Required work:
**a)** Which CUDA version does the Pointnet++ layers README list as a requirement?
**b)** Continue the Pointnet++ layers README from its last line.

Document section:

Ecosyste.ms: Awesome

An open API service indexing awesome lists of open source software.

Awesome Lists | Featured Topics | Projects

https://github.com/dgriffiths3/pointnet2-tensorflow2

Pointnet++ modules implemented as tensorflow 2 keras layers.
https://github.com/dgriffiths3/pointnet2-tensorflow2

classification deep-learning point-cloud pointnet pointnet2 segmentation tensorflow tensorflow2

Last synced: 3 months ago
JSON representation

Pointnet++ modules implemented as tensorflow 2 keras layers.

Awesome Lists containing this project

README

        

# Pointnet++ tensorflow 2.0 layers

> Note: For the newer PointConv layers in tensorflow 2.x visit the repostiory [here](https://github.com/dgriffiths3/pointconv-tensorflow2).

The repository contains implementations of the pointnet++ set abstraction and feature propagation layers as `tf.keras.layers` classes. The intention is not to be a full pointnet++ tensorflow 2.0 implementation, but provide an easy way to build a pointnet++ style network architecture using the tensorflow 2.0 keras api. For reference here is the original [paper](https://arxiv.org/pdf/1706.02413.pdf) and [code](https://github.com/charlesq34/pointnet2). Where possible I have tried to directly copy and paste original code to avoid discrepancies.

## Setup

Requirements:

* python >= 3.0+
* tensorflow-gpu >= 2.2+
* cuda == 10.1
> Note: This repository uses the `train_step` model override which is new for `tensorflow 2.2.0`, as such if you wish to use the provided training scripts it is important your tensorflow is not an older version. The layers will work for tensorflow 2.0+.

To compile the tensorflow Ops first ensure the `CUDA_ROOT` path in `tf_ops/compile_ops.sh` points correctly to you cuda folder then compile the ops with:

```
chmod u+x tf_ops/compile_ops.sh
tf_ops/compile_ops.sh
```

## Usage

The layers should work as direct replacements for standard `tf.keras.layers` layers, most similarly `Conv2D`. To import just run `from pnet2_layers.layers import `. To use in your own project just copy the pnet2_layers folder into your project structure and locate with either relative or absolute imports.

For example, to mimic the `pointnet2_cls_ssg` model in the original repository as a custom model, it would look like:

```
import tensorflow
from pnet2_layers.layers import Pointnet_SA

class CLS_SSG_Model(tf.keras.Model)

def __init__(self, batch_size, activation=tf.nn.relu):
super(Pointnet2Encoder, self).__init__()

self.batch_size = batch_size

self.layer1 = Pointnet_SA(npoint=512, radius=0.2, nsample=32, mlp=[64, 64, 128], group_all=False, activation=self.activation)

Human pose images with coordinates:

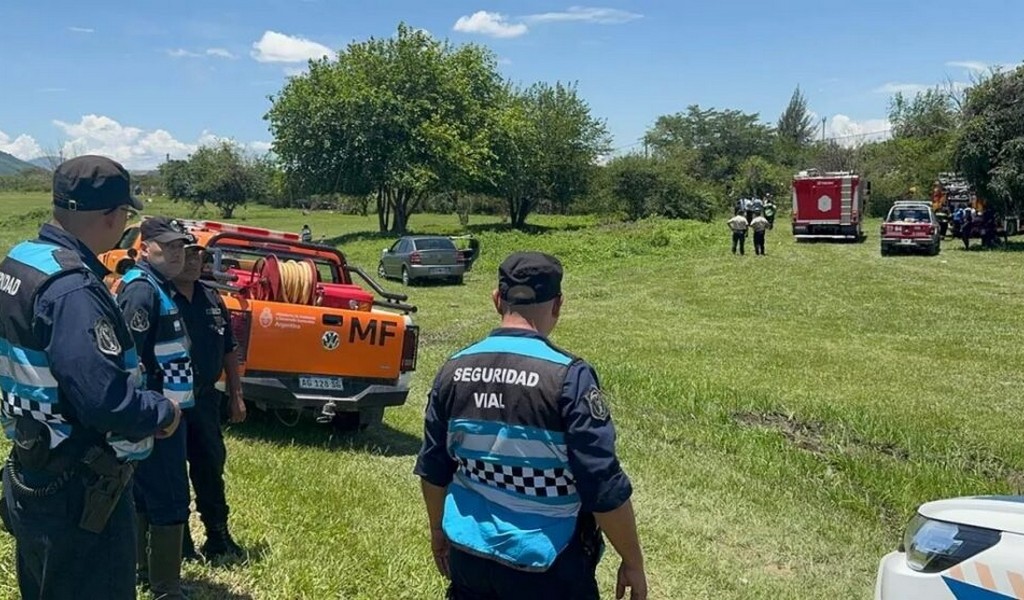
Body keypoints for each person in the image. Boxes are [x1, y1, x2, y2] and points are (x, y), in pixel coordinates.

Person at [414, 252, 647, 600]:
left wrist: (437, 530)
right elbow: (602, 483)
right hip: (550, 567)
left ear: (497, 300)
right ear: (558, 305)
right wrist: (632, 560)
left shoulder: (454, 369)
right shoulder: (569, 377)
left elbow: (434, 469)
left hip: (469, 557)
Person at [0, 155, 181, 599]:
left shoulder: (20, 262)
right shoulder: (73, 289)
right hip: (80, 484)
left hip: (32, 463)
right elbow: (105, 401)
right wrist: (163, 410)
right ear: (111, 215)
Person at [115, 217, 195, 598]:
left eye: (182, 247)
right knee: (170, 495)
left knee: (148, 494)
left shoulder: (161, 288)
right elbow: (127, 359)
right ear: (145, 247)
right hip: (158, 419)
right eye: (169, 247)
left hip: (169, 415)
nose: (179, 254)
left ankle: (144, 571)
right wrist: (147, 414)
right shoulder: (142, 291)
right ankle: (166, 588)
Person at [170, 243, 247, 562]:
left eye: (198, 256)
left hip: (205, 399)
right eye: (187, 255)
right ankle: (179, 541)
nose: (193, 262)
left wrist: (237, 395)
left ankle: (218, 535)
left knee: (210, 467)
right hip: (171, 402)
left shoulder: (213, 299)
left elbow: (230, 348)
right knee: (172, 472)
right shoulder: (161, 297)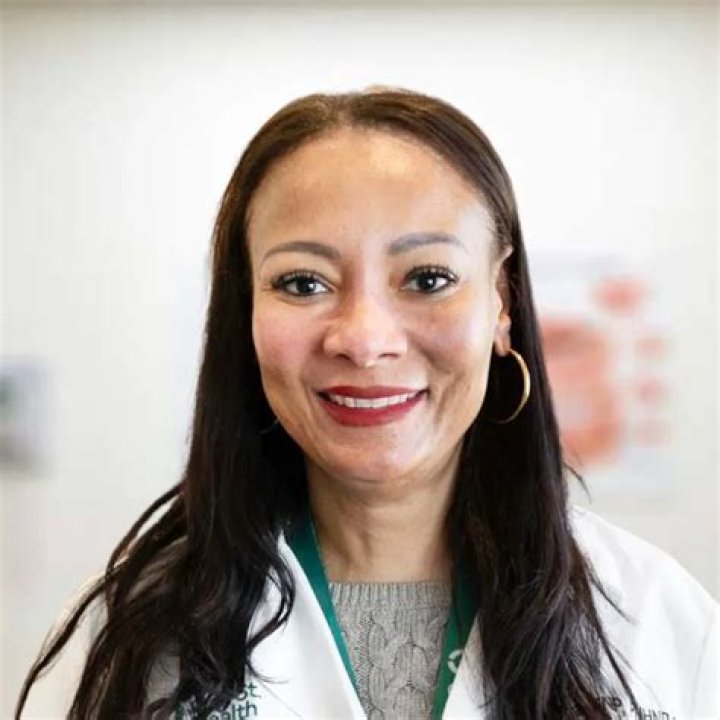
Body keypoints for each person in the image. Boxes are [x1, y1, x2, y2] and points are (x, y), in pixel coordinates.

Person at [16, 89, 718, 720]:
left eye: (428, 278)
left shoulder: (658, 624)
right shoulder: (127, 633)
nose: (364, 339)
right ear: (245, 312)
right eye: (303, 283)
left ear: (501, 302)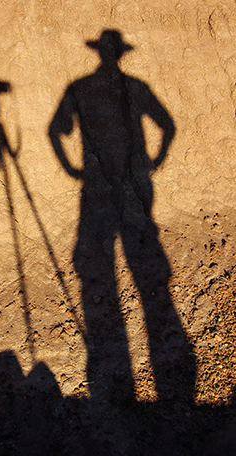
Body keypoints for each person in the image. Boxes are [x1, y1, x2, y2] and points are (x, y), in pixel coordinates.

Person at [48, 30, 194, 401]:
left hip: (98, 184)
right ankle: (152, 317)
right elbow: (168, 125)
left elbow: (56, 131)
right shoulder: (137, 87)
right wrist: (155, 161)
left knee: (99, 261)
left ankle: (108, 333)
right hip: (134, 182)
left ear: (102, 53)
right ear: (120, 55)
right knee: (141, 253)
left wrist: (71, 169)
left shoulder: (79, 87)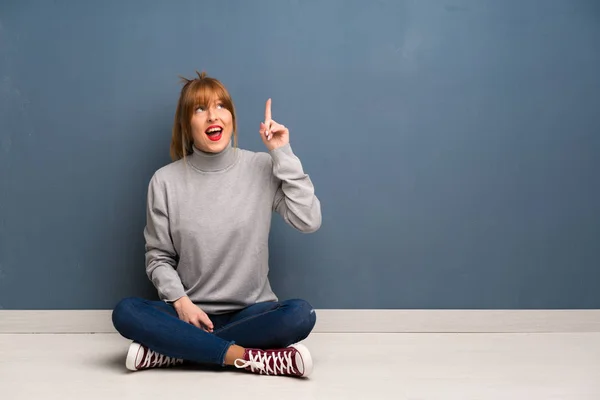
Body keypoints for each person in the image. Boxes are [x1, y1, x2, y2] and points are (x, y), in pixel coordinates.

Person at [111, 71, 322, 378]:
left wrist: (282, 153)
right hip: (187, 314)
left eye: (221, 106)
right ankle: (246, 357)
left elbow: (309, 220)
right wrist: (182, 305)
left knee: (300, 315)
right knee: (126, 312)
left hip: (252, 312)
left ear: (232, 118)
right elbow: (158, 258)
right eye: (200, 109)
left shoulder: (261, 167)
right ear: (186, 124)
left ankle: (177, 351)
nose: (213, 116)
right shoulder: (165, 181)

Answers in order:
**a)** CUDA 10.1.

**b)**
self.layer1 = Pointnet_SA(npoint=128, radius=0.4, nsample=32, mlp=[128, 128, 256], group_all=False, activation=self.activation)
self.layer1 = Pointnet_SA(npoint=None, radius=None, nsample=None, mlp=[256, 512, 1024], group_all=False, activation=self.activation)

# The rest of the model can be implemented using standard tf.keras.layers (Dense and dropout).

def call():

xyz, points = self.layer1(input, None)
xyz, points = self.layer2(xyz, points)
xyz, points = self.layer3(xyz, points)

points = tf.reshape(points, (self.batch_size, -1))

# run points through dense / dropout layers.

return points
```

Examples of a few of the models from the original repository can be found in the `models` folder.

To run the ModelNet or ScanNet example first download the `tfrecords` containing the training data from [here](https://drive.google.com/open?id=1v5B68RHgDI95KM4EhDrRJxLacJAHcoxz) and place in a folder called `data`. To start the training script run either:

```
python train_modelnet.py
```
or:
```
python train_scannet.py
```

You can view training logs with:

```
tensorboard --logdir=logs --port=6006
```

and navigate to `localhost:6006` in a web browser.

By default this runs the multi-scale grouping modules. To run the standard set abstraction layer without multi-scale grouping, set `msg` to `False` in the `params` dictionary.

## Notes

I have implemented [batch normalization](https://towardsdatascience.com/batch-normalization-in-neural-networks-1ac91516821c) for all pointnet++ layers in the model files. I personally find I get better results on real world datasets when this option is set to `False`. In the original implementation this batch normalization is set to `True`.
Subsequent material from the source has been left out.